This view of the lower front and underbelly areas of NASA's Mars rover Curiosity combines nine images taken by the rover's Mars Hand Lens Imager (MAHLI) during the 34th Martian day, or sol, of Curiosity's work on Mars (Sept. 9, 2012).
Curiosity's front Hazard-Avoidance cameras appear as a set of four blue eyes at the top center of the portrait. Fine-grain Martian dust can be seen adhering to the wheels, which are about 16 inches (40 centimeters) wide and 20 inches (50 centimeters) in diameter. The bottom of the rover is about 26 inches (66 centimeters) above the ground. On the horizon at the right is a portion of Mount Sharp, with dark dunes at its base.

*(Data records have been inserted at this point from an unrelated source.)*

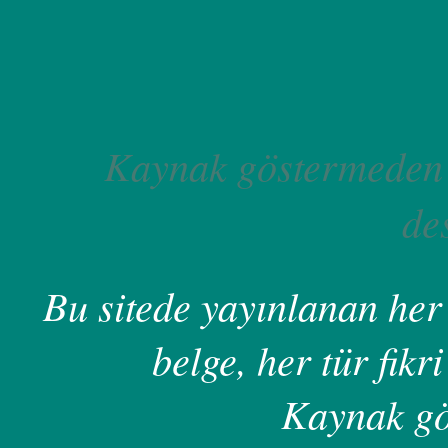
Kaynak göstermeden 
de
Bu sitede yayınlanan her 
belge, her tür fikri
Kaynak gö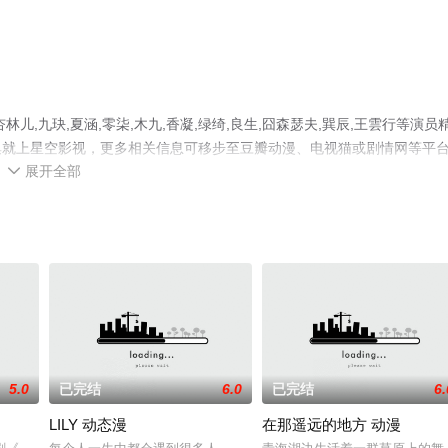
,九玦,夏涵,零柒,木九,香凝,绿绮,良生,囧森瑟夫,巽辰,王雲行等演员
集就上星空影视，更多相关信息可移步至豆瓣动漫、电视猫或剧情网等平
展开全部

5.0
已完结
6.0
已完结
6.
LILY 动态漫
在那遥远的地方 动漫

The camera is in the turret of tools at the end of Curiosity's robotic arm. The Sol 34 imaging by MAHLI was part of a week-long set of activities for characterizing the movement of the arm in Mars conditions. As this was a test to gain new information about operation of the instrument, the MAHLI team noted that two of the nine images acquired for this mosaic were not in focus.
The main purpose of Curiosity's MAHLI camera is to acquire close-up, high-resolution views of rocks and soil at the rover's Gale Crater field site. The camera is capable of focusing on any target at distances of about 0.8 inch (2.1 centimeters) to infinity, providing versatility for other uses, such as views of the rover itself from different angles.